Dans le même registre, il y a également les fruits qui, autant que les légumes, accompagnent le développement et la croissance de l’organisme.

Le marché des fruits et légumes est très particulier car, il est très variable, les prix des produits peuvent changer tous les jours, et ceux-ci fournissent une source d’énergie abondante. Leur valeur nutritive est très croissante, et contiennent plusieurs vitamines et minéraux.

Nombreux aujourd’hui, singulièrement les jeunes, ignorent les bienfaits des légumes dans la construction et le fonctionnement du corps humain. Alors que les légumes sont pratiquement à la portée de tous, plusieurs personnes s’en passent au quotidien au détriment des différentes viandes et autres aliments dépourvus d’éléments nutritifs.

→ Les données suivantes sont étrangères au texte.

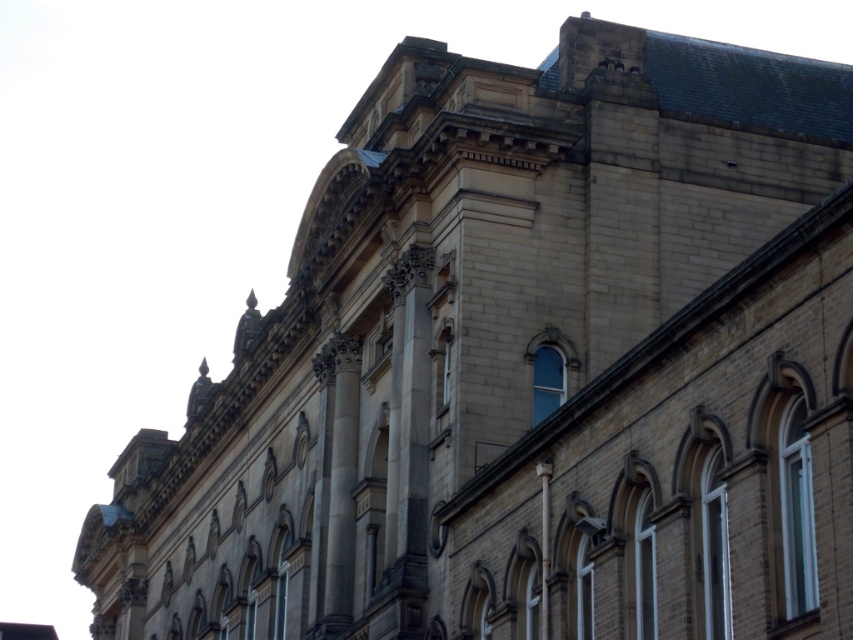
Question: In this image, where is brown brick window at center-right located relative to clear glass window at center?

Choices:
 (A) above
 (B) below

Answer: (B)

Question: Which point appears closest to the camera in this image?

Choices:
 (A) (770, 355)
 (B) (799, 461)
 (C) (440, 326)

Answer: (A)

Question: Is white plastic window at right to the left of clear glass window at upper center from the viewer's perspective?

Choices:
 (A) no
 (B) yes

Answer: (A)

Question: Among these objects, which one is farthest from the camera?

Choices:
 (A) white plastic window at right
 (B) brown brick window at center-right
 (C) clear glass window at center
 (D) clear glass window at upper center

Answer: (C)

Question: Which is nearer to the clear glass window at upper center?

Choices:
 (A) clear glass window at center
 (B) white plastic window at right

Answer: (A)

Question: Does clear glass window at upper center have a larger size compared to clear glass window at center?

Choices:
 (A) no
 (B) yes

Answer: (B)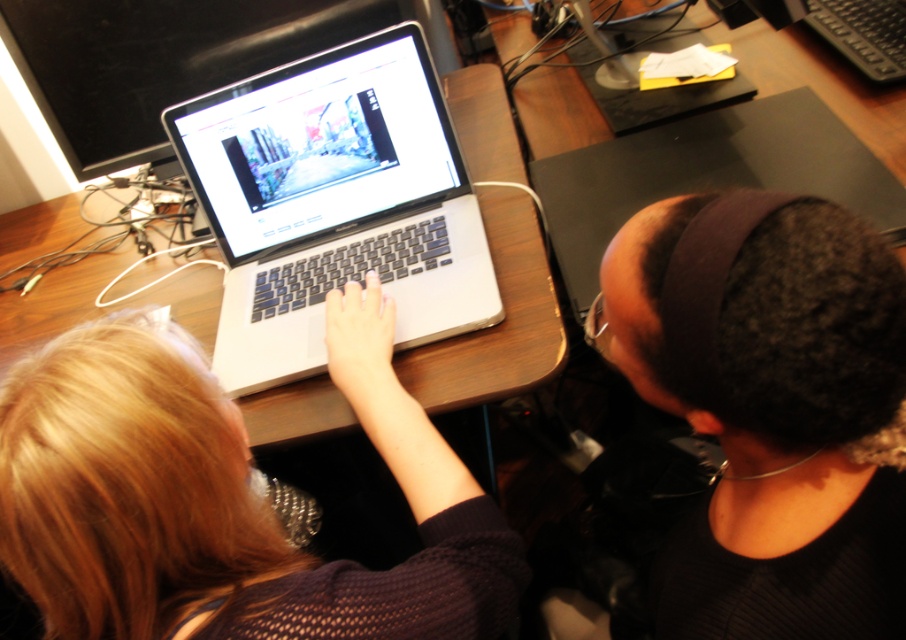
You are organizing a small event and need to place a 1.5 square feet decorative plate on the wooden table at center. Considering the size of the sleek silver laptop at center already on it, will there be enough space?

The wooden table at center is bigger than the sleek silver laptop at center, so there should be enough space to place the 1.5 square feet decorative plate alongside the laptop.

You are setting up a new monitor that requires the surface to be at least 75 cm tall. Given the wooden table at center and the sleek silver laptop at center, which object can support the monitor?

The wooden table at center has a greater height compared to the sleek silver laptop at center, so the wooden table at center can support the monitor.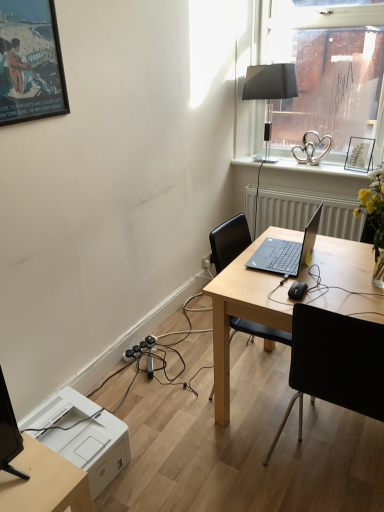
The height and width of the screenshot is (512, 384). In order to click on vacant space that is in between black plastic mouse at lower right and sleek black laptop at center in this screenshot , I will do `click(302, 278)`.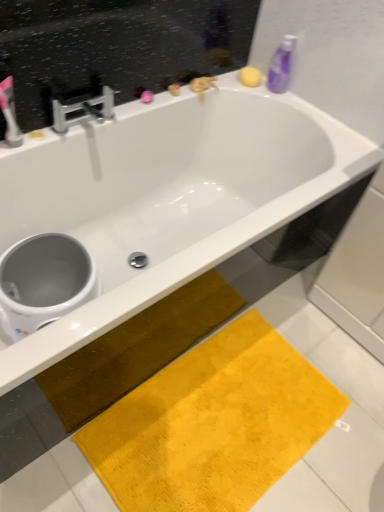
Question: Considering the positions of yellow plush bath mat at lower center and matte white toothbrush at upper left in the image, is yellow plush bath mat at lower center taller or shorter than matte white toothbrush at upper left?

Choices:
 (A) short
 (B) tall

Answer: (A)

Question: From the image's perspective, is yellow plush bath mat at lower center located above or below matte white toothbrush at upper left?

Choices:
 (A) below
 (B) above

Answer: (A)

Question: Estimate the real-world distances between objects in this image. Which object is farther from the white glossy bathtub at upper center?

Choices:
 (A) white glossy toilet bowl at lower left
 (B) purple plastic bottle at upper right
 (C) yellow plush bath mat at lower center
 (D) matte white toothbrush at upper left
 (E) chrome metallic faucet at upper left

Answer: (C)

Question: Which object is the closest to the matte white toothbrush at upper left?

Choices:
 (A) white glossy toilet bowl at lower left
 (B) chrome metallic faucet at upper left
 (C) white glossy bathtub at upper center
 (D) purple plastic bottle at upper right
 (E) yellow plush bath mat at lower center

Answer: (B)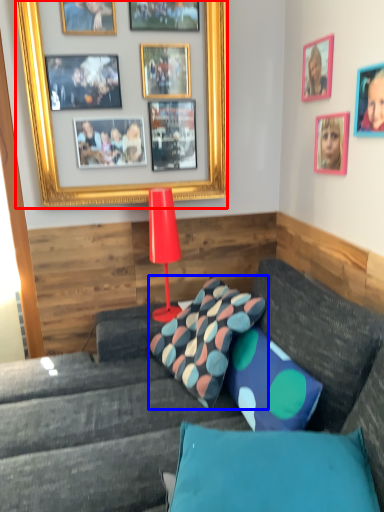
Question: Which object is closer to the camera taking this photo, picture frame (highlighted by a red box) or pillow (highlighted by a blue box)?

Choices:
 (A) picture frame
 (B) pillow

Answer: (B)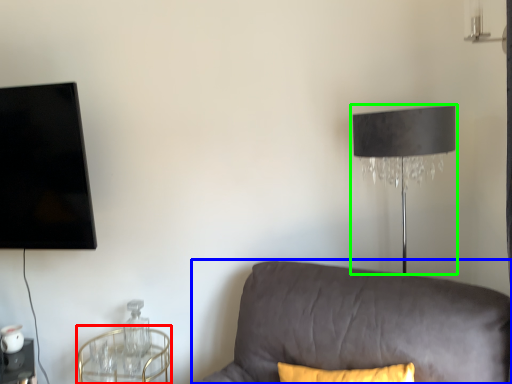
Question: Estimate the real-world distances between objects in this image. Which object is farther from round table (highlighted by a red box), studio couch (highlighted by a blue box) or lamp (highlighted by a green box)?

Choices:
 (A) studio couch
 (B) lamp

Answer: (B)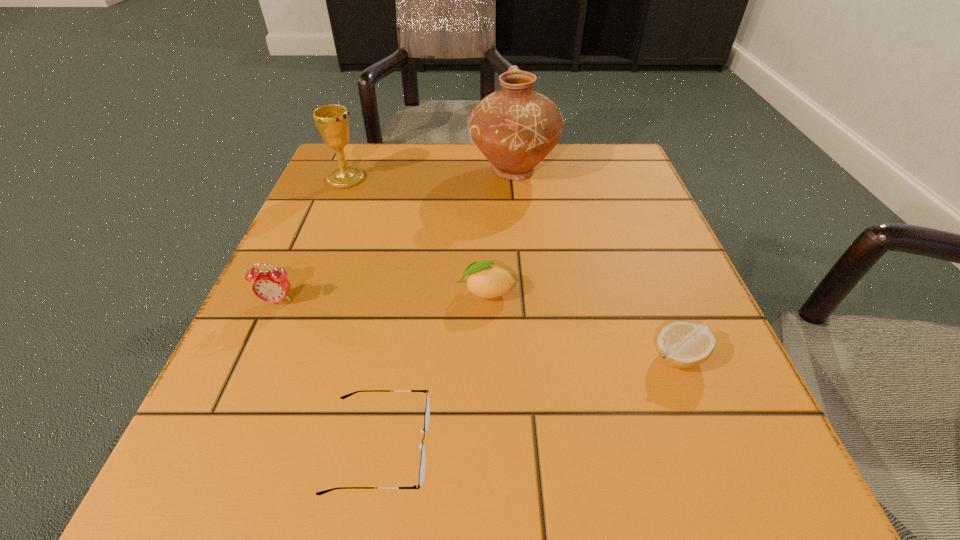
The width and height of the screenshot is (960, 540). I want to click on alarm clock at the left edge, so click(273, 286).

What are the coordinates of `object that is at the right edge` in the screenshot? It's located at (682, 345).

Find the location of a particular element. The width and height of the screenshot is (960, 540). object that is positioned at the far left corner is located at coordinates (332, 121).

The height and width of the screenshot is (540, 960). What are the coordinates of `free space at the far edge` in the screenshot? It's located at (512, 180).

Where is `free space at the left edge of the desktop`? This screenshot has height=540, width=960. free space at the left edge of the desktop is located at coordinates (330, 341).

The height and width of the screenshot is (540, 960). I want to click on free space at the right edge of the desktop, so click(x=653, y=241).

A Kinshasa, les vendeurs des légumes ne sont pas respectés et sont considérés comme étant des personnes de classe sociale inférieure. S’il faut, cependant, faire un pas en arrière considérant les propos du Ministre de Genre, famille et enfant, elle a dernièrement lancé un mot d’encouragement aux femmes agricultrices et artisanes congolaises qui font un job exceptionnel tous les jours. Elle leur a également exhorté à sortir de leur zone de confort pour rejoindre le grand sens de la vie et y exposer les produits et fruits de leur travail.

A ce jour, ces femmes méritent d’être respectées et les résultats des agricultrices qui sont les fruits et légumes doivent naturellement être consommés par le plus de familles possible pour garder la forme.